Borie de Maurel Nature Minervois Rose 2007 (€12.99). A blend of mourvedre, grenache and syrah; fresh and clean as a whistle, unlike some southern French rosés, with creamy strawberry flavours. A slightly upmarket offering.

Drouhin’s Burgundy wines are generally better value than the Oregon bottlings, and Volnay 2006 (€37) is nicely structured, classic Burgundy, with good intensity and finish. While the white Macon Villages 2007 (€13.99) is a good value cousin of the finer AC bottlings.

Although Burgundy is not usually known for sauvignon blanc, Chablis producer Simmonet Febvre has a decently priced Sauvignon de St Bris 2007 (€13.60) offering tasty green fruit with a gentle peppery touch.

Louis Latour Corton Charlemagne Grand Cru 2006 is hardly good value in the accepted sense at up to €100 retail, but its subtle aromas leading to flavoursome citrus and yellow apple notes, light nutty touches, perfect acidity, elegance and length, speak for its quality.

Latour’s Montagny Premier Cru La Grande Roche 2006, however, is a treat at less than €20.

From Bordeaux, Chateau Magnol 2006 (€22.49) is nicely structured with lots of berry and cherry; fairly priced, it will evolve for a couple of years. Chateau de Sours Rouge 2004 (€17.70) has nice elegance, with just a touch of greenness and refreshing red fruits.

From Italy, Soave Classico 2007 from family estate Suavia is around €16 and is a well-balanced white, with slightly nutty citrus and apple flavours.

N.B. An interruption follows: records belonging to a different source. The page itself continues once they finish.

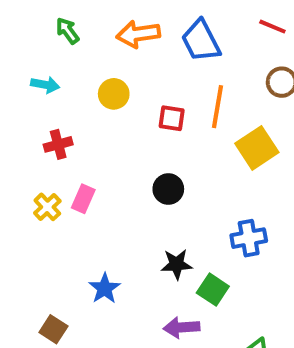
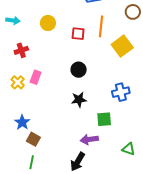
black star: (177, 264) -> (79, 100), moved
blue star: (105, 288) -> (22, 122), moved
green square: (213, 290) -> (104, 119), turned -35
brown square: (53, 329) -> (33, 139), moved

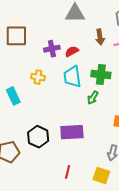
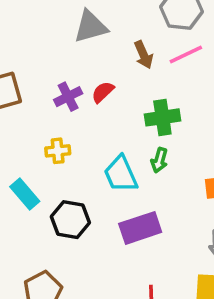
cyan trapezoid: (72, 77) -> (121, 174), moved
black hexagon: (38, 137) -> (70, 220), moved

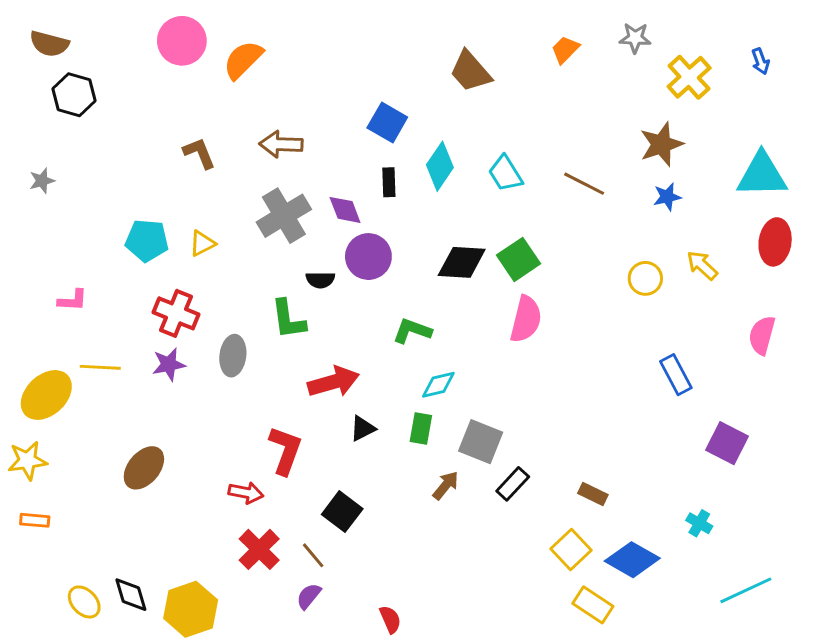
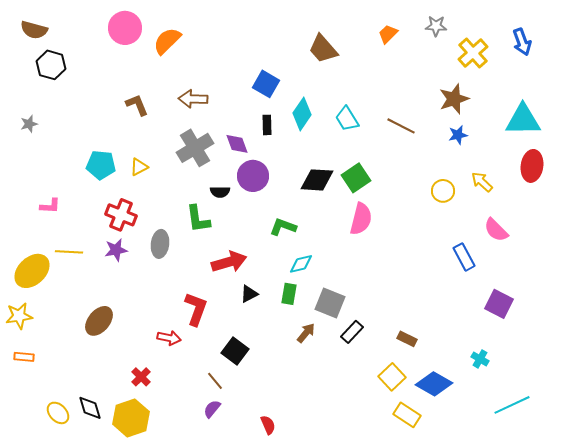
blue arrow: (760, 61) -> (522, 42), size x1.5
pink semicircle: (762, 335) -> (496, 230), moved, turned -60
red cross: (259, 549) -> (141, 377), moved, size x0.7

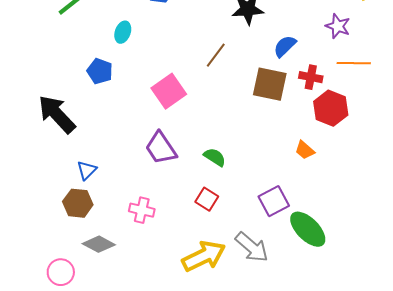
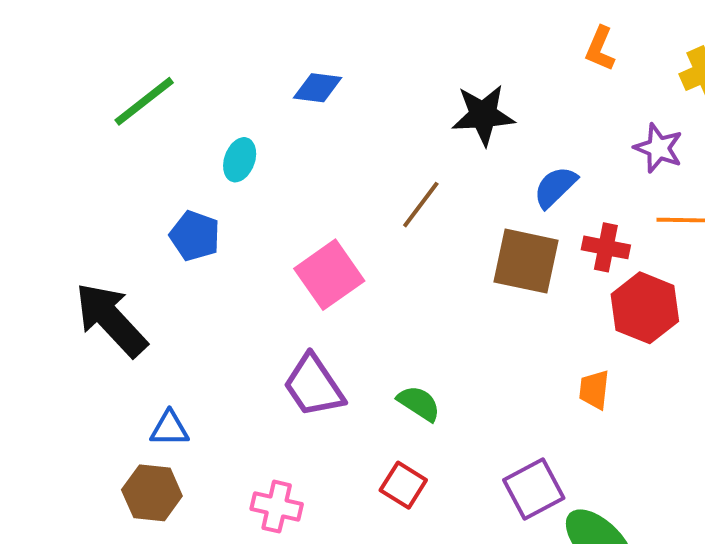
orange trapezoid: (305, 150) -> (594, 390), turned 55
blue triangle: (87, 170) -> (169, 429), turned 45

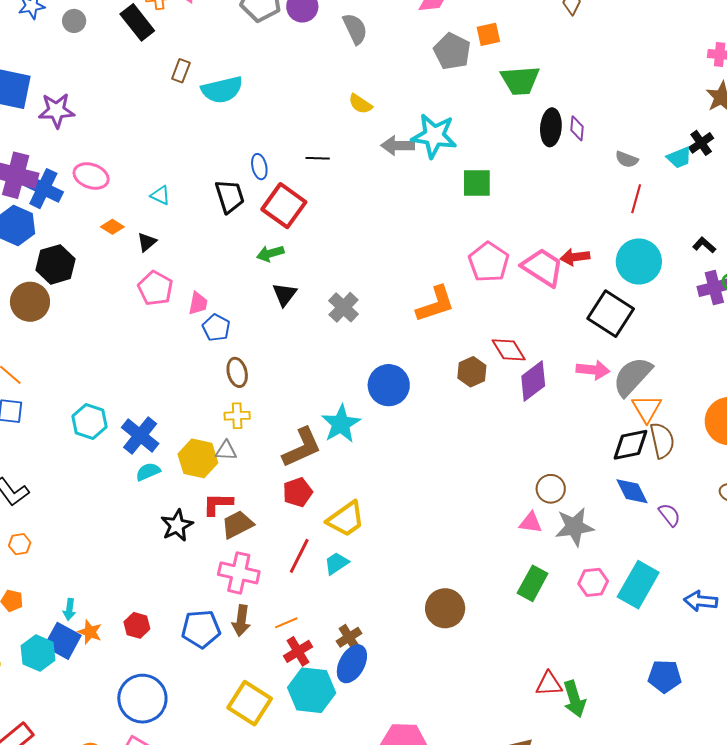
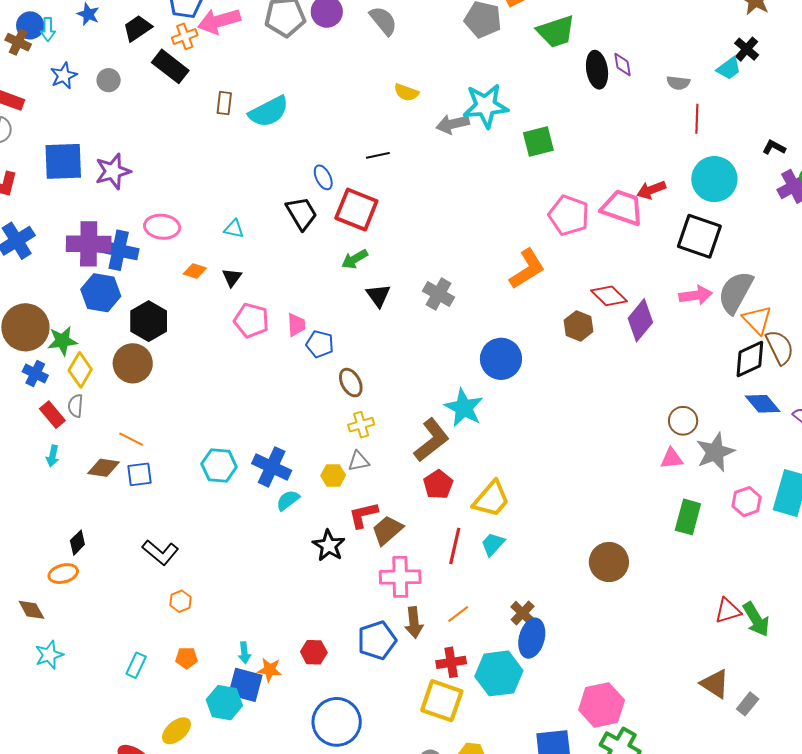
yellow hexagon: (198, 458) -> (333, 475), size x0.6
red cross: (298, 651) -> (451, 662), moved, turned 36

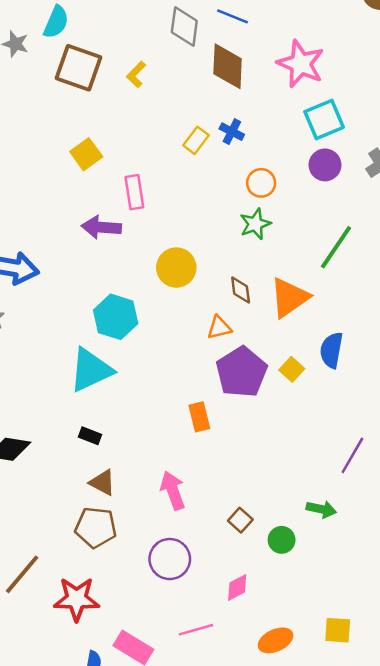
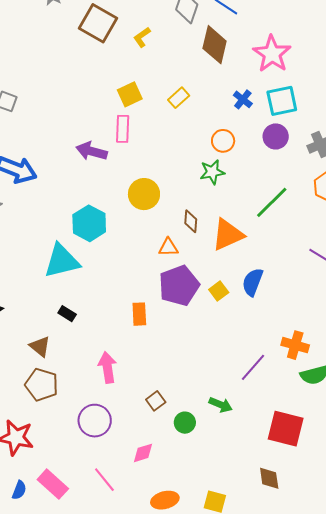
blue cross: (232, 132) -> (243, 99), moved
yellow square: (86, 154) -> (130, 94), moved
black rectangle: (90, 436) -> (67, 314), moved
brown triangle: (102, 483) -> (40, 346), moved
pink line: (196, 630) -> (104, 480), turned 56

Amongst New World offerings, MAN Vintners of South Africa offered decent stuff from around a tenner. Chenin Blanc 2008 was a real winner with crisp, classic apple and pear flavours and excellent concentration for the price.

Fairview Chenin Blanc 2008 was another elegant South African; the price for this was not available on the day but it’s part of a range which includes the Goats do Roam label and which was interesting throughout, though its top end is not cheap.

Wynn’s Coonawarra Estate is an Aussie label which is sometimes overlooked by Irish buyers but has always delivered well on price. The Chardonnay 2005 (around €13) has a lovely touch of age to nose and palate and would be lovely with roast white meats. There’s also a very decent Riesling 2006.

Hunters from New Zealand is a similarly consistent estate and its Stoneburn Marlborough Pinot Noir 2007 (€15) is almost joyously fruity. Though it might not totally convince the lovers of classic pinot, it offers a great introduction to the grape and a great summertime red.

Gilbeys also offered several single malt Scotches for tasting. Caol Ila 12 Year Old (€45) has a noticeably complex palate, with lovely fruitiness combined with the smoky character typical of its Islay origins. Talisker 10 Year Old (€55), from the Isle of Skye, combines notes of iodine and smoke with a low-lying fruitiness which persists into a long, balanced finish.